Muzykę graną przez Klaxons określa się jako „new rave”. Zazwyczaj nie przywiązuję większej wagi do nazw rodzajów muzyki ale w tym przypadku te dwa słowa idealnie oddają klimat utworów tej grupy. A jeszcze lepiej byłoby, gdyby ich muzykę nazywać rock rave. Czwórka Brytyjczyków idealnie bowiem łączy szybki i ostry elektroniczny beat z gitarowym graniem. Ta płyta wyszła ponad 3 lata temu i aż mi głupio, że dopiero teraz na nią wpadłem, głównie za sprawą ogłoszenia występu tego zespołu na Openerze. Jak to jednak mawia Nata Kuku, zwana też Puszkiem Okruszkiem, „lepiej późno niż wcaaaale”. Wcześniej znałem z radia singiel Golden Skans ale specjalnie mnie nie ruszył i nie zachęcił do kupienia tej płyty. Na szczęście jednak, paradoksalnie największy przebój Klaxonsów jest jednym z najsłabszych na świetnej płycie.
Już rozpoczynające album Two Receivers sygnalizuje, że mamy do czynienia z ciekawą kapelą. Jednak ten pierwszy utwór jest jednym z najbardziej popowych na płycie, łagodnie wprowadza nas w świat klaksonowej muzyki. A główną siłą Klaxons jest niesamowicie nakręcający, typowy dla rave’u szybki rytm, dzięki któremu słuchając tej płyty ma się ponad 40-minutową „fazę”. Równie ważne jest jednak wkomponowanie w ten beat ciekawych, niebanalnych melodii i dźwięków, często kojarzących się z Gwiezdnymi Wojnami lub Panem Kleksem w Kosmosie, które pojawiają się nagle w najmniej spodziewanych momentach. Dzięki temu spokojna, wydawałoby się As Above So Below nabiera kolorów i staje się wielowymiarowa. Jak zresztą większość utworów na tym krążu. Moi absolutni faworyci to Atlantis to Interzone oraz Magick. W instrumentalnych fragmentach pierwszego niesamowity klimat robi wyjąca syrena alarmowa oraz zmiana temp w poszczególnych częściach utworu. W drugim super brzmią maniakalne wokale przebijające się przez jazgot i przeplatane spokojniejszymi wstawkami. Świetny jest tez również singlowy It’s Not Over Yet napędzany przez wysokie, przesterowane dźwięki. Isle Of Her brzmi z kolei trochę jak zimna fala, ze świetnym, tajemniczym powtarzającym się jak mantra motywem wokalnym powtarzającym słowo „row”. Kończące album Four Horsemen of 2012 idealnie go podsumowuje, będąc 4-minutową pigułka wszystkiego co na nim najlepsze.

• _Zadania do ćwiczenia_
A: Zacytuj z recenzji fragment zaczynający się od słów „Muzykę graną przez” i ciągnący się aż do słów „na świetnej płycie.”.
B: Które dwa utwory recenzja wymienia jako absolutnych faworytów?
Wiersze zamieszczone dalej pochodzą z innego źródła niż recenzja.

• _Dostarczone informacje_
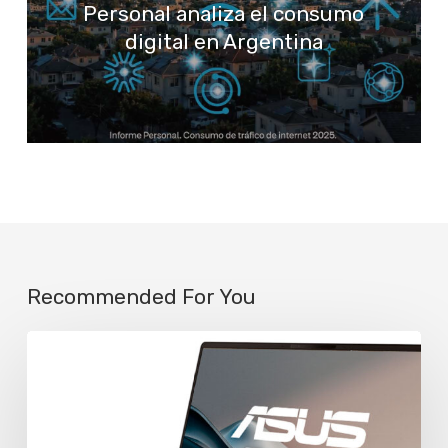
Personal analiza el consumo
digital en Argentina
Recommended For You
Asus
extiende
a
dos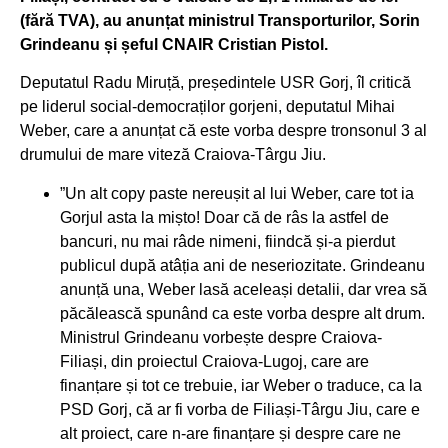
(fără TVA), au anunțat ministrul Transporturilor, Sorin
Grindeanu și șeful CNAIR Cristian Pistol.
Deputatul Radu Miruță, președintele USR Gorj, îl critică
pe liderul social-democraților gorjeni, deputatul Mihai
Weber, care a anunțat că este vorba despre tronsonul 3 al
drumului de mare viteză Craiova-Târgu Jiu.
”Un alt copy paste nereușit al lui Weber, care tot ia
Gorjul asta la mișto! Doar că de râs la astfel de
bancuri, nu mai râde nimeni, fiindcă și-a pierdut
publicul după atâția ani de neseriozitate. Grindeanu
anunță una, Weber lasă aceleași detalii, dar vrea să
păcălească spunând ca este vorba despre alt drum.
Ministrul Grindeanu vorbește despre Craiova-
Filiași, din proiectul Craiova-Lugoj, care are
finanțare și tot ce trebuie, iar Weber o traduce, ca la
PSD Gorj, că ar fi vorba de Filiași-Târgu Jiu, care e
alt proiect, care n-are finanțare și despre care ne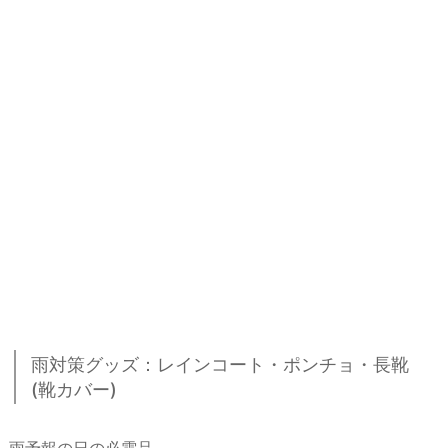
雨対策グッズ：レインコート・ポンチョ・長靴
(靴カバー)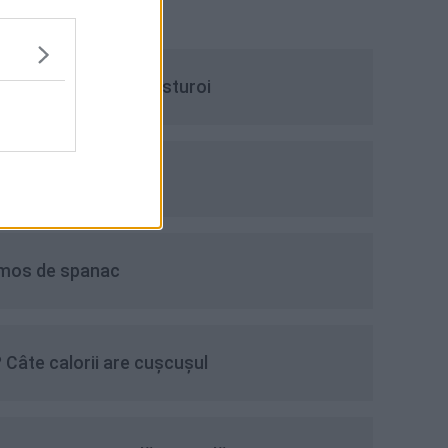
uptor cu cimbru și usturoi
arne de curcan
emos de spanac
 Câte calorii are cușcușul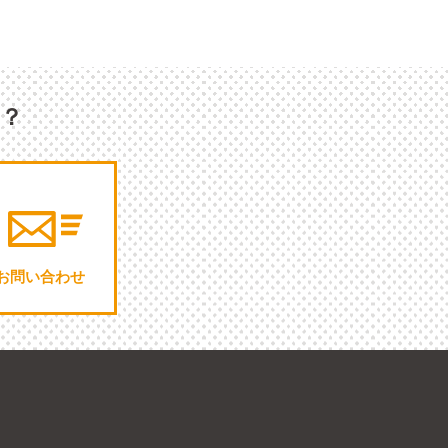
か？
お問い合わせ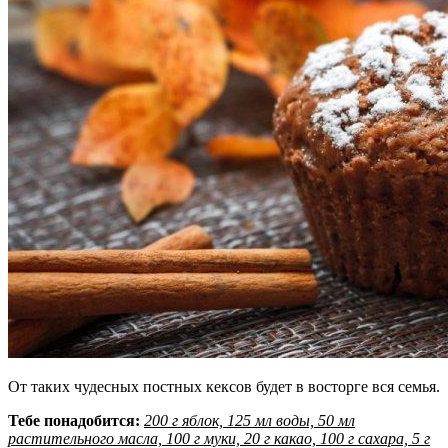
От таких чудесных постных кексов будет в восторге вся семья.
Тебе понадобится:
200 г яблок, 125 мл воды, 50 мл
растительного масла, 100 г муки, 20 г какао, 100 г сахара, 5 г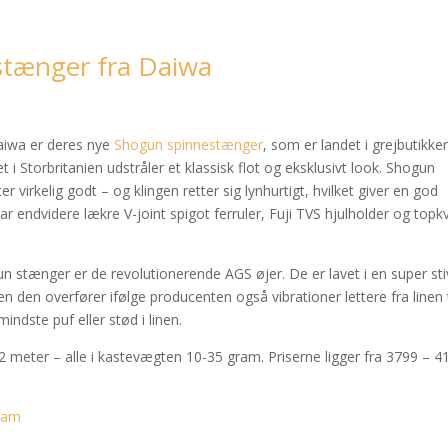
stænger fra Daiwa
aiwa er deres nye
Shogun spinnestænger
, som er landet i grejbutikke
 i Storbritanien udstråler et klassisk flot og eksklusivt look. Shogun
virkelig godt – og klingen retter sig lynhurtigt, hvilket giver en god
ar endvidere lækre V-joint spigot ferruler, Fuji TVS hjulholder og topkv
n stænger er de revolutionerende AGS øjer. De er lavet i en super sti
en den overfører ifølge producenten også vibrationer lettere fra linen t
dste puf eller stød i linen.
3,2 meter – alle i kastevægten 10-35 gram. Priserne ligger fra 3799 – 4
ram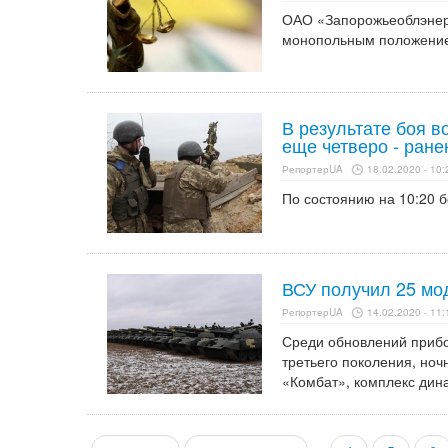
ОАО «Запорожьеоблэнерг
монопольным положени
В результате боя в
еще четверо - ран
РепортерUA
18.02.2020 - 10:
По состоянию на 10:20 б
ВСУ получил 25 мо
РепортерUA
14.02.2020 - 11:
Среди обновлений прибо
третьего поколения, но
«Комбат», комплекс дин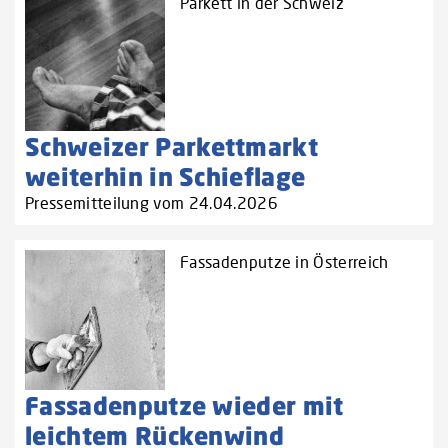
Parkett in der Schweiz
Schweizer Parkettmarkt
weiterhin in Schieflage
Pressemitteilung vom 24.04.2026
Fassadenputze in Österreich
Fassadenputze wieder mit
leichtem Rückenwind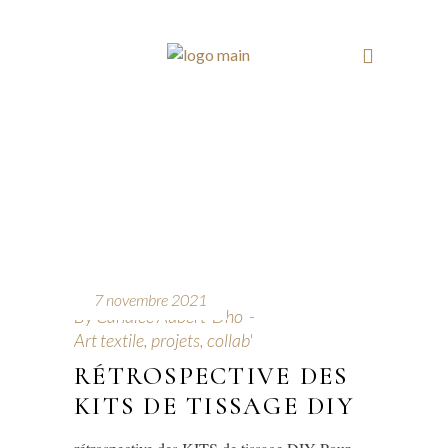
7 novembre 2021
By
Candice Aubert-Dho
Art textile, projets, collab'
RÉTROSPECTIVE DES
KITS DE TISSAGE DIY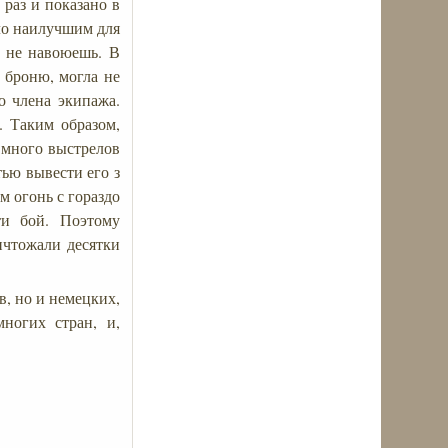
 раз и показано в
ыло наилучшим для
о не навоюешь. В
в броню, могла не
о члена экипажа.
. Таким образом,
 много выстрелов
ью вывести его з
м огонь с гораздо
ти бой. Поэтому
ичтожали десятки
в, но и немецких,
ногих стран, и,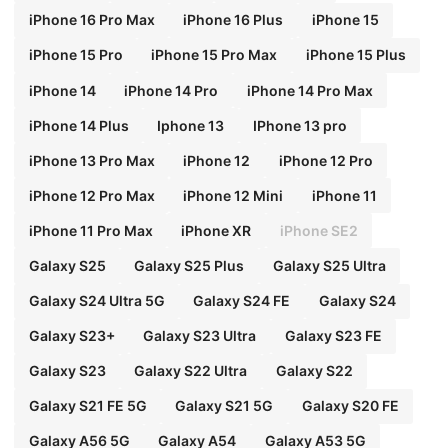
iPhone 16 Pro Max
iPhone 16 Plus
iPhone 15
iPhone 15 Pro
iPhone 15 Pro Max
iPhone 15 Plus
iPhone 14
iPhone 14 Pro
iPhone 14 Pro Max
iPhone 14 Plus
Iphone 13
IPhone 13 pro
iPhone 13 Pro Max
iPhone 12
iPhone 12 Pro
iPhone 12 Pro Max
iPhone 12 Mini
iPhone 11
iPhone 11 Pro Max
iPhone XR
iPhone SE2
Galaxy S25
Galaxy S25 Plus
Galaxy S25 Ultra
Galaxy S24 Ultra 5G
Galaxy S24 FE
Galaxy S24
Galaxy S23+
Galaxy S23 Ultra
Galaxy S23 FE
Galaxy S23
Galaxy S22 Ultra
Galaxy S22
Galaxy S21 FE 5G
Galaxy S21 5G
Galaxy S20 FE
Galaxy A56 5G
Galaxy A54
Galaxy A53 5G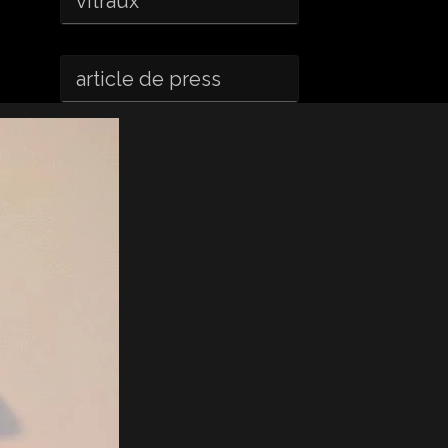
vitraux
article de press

• _Lista odpowiedzi_
A:
Muzykę graną przez Klaxons określa się jako „new rave”. Zazwyczaj nie przywiązuję większej wagi do nazw rodzajów muzyki ale w tym przypadku te dwa słowa idealnie oddają klimat utworów tej grupy. A jeszcze lepiej byłoby, gdyby ich muzykę nazywać rock rave. Czwórka Brytyjczyków idealnie bowiem łączy szybki i ostry elektroniczny beat z gitarowym graniem. Ta płyta wyszła ponad 3 lata temu i aż mi głupio, że dopiero teraz na nią wpadłem, głównie za sprawą ogłoszenia występu tego zespołu na Openerze. Jak to jednak mawia Nata Kuku, zwana też Puszkiem Okruszkiem, „lepiej późno niż wcaaaale”. Wcześniej znałem z radia singiel Golden Skans ale specjalnie mnie nie ruszył i nie zachęcił do kupienia tej płyty. Na szczęście jednak, paradoksalnie największy przebój Klaxonsów jest jednym z najsłabszych na świetnej płycie.

B: Atlantis to Interzone oraz Magick.